At Dreamforce last year Will.i.am reflected on this very issue when he released his (not a) watch. His aim was to approach the product as a fashion item first and a device second. Something that other companies spoke to me about at last year’s Mobile World Congress. Once established brands or high street names start pumping out fashionable items at low prices that will do most (if not all) of what Apple, Samsung, Motorola and others will do, where is the market for these technology vendors?
Watch this space
I do not mean to sound negative about wearables. I have no doubt that there is value in having some of these capabilities. My point is whether customers will want to pay high prices for pure tech products when they can buy fashion products that come with tech capabilities? This is the very argument that Huawei makes for its own Watch by trying to make it a “watch” first.
Let’s say Swatch offers one of their watches with smart functionality for $100 then why would one pay $349 (or $10,000!) for an Apple Watch? And if Swatch can make the battery last longer like the Pebble does then that’s potentially much more appealing to the average consumer. There is the option for the tech firms to make very low price products that compete at the low end of the market. Similar to the old digital watch market of the 80’s but I certainly do not see Apple doing that.
I don’t think that anything said here will come as a surprise to many, even Apple. Which is probably why Jonny Ive has been seen hanging around with the couture crowd despite what he might have to say about Swiss watches. Apple have also hired fashionistas Angela Ahrendts (Burberry), Patrick Pruniaux (Tag Heuer) and Paul Deneve (Yves Saint Laurent) I would not be surprised to see Apple do a deal with one or more of the established brands, similar to what they have done in the car industry with CarPlay.
As for Android and even Windows, it is very likely that their platforms will end up in devices by well-known fashion brands anyway. Last year I was shown a prototype watch for a major fashion house that ran Android.
The alternate markets for vendors
The alternate market for the tech vendors is in industrial use cases. In more recent times Google came to appreciate that Glass was of more interest to businesses for internal use than it was to consumers. There are numerous industrial scenarios where a wearable would be the perfect form factor to carry out a specific task.
Just consider Construction where people need their hands for holding tools or hanging on to ladders and so on. I certainly would not be surprised to see Glass re-appear in that type of scenario with Android and Windows well placed to find their way into such devices. It is in this space that custom built apps will prove more useful than in the consumer market.
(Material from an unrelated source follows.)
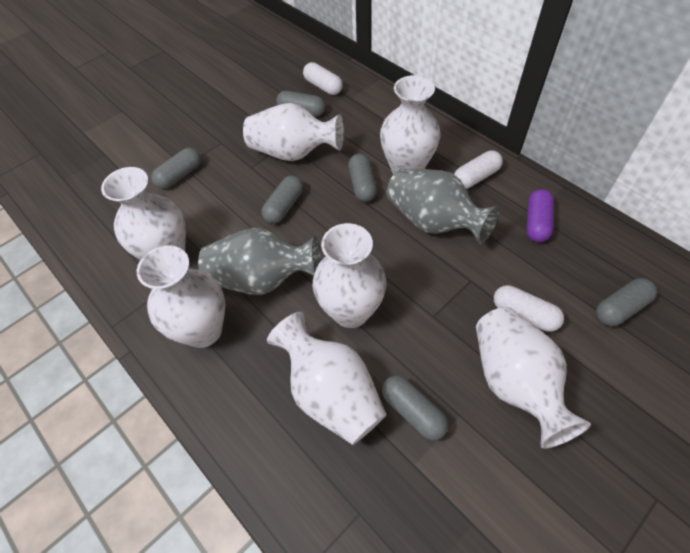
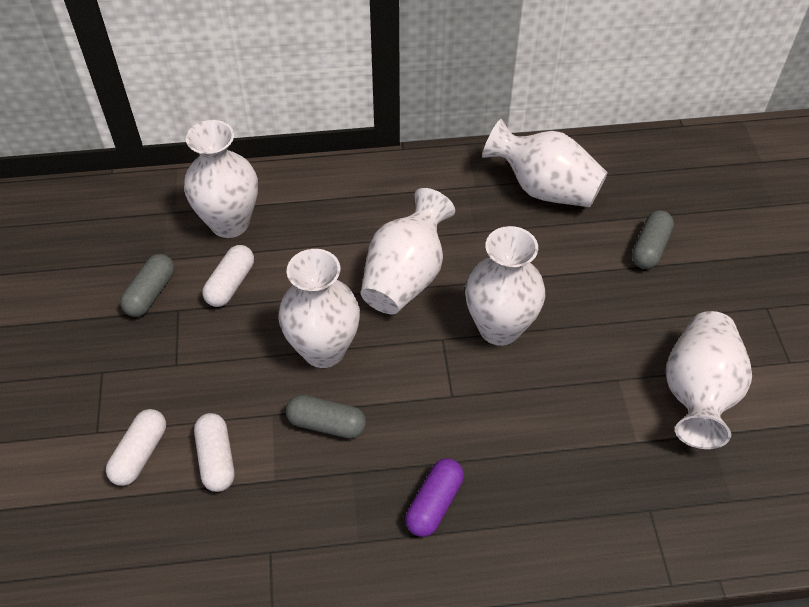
grey capsule: 6 -> 3
grey vase: 2 -> 0
white vase: 7 -> 6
Thus making it more interesting to development teams and enterprise IT.
A final word on Oculus Rift and the recently announced Microsoft HoloLens. These are like Fitbit, devices for very specific use cases. In the case of Oculus this is gaming and for HoloLens there are probably a number of industrial applications. In the context of such niche scenarios I think that these types of devices from vendors will do well. Perhaps the more fashionable items should be left to those who know about fashion.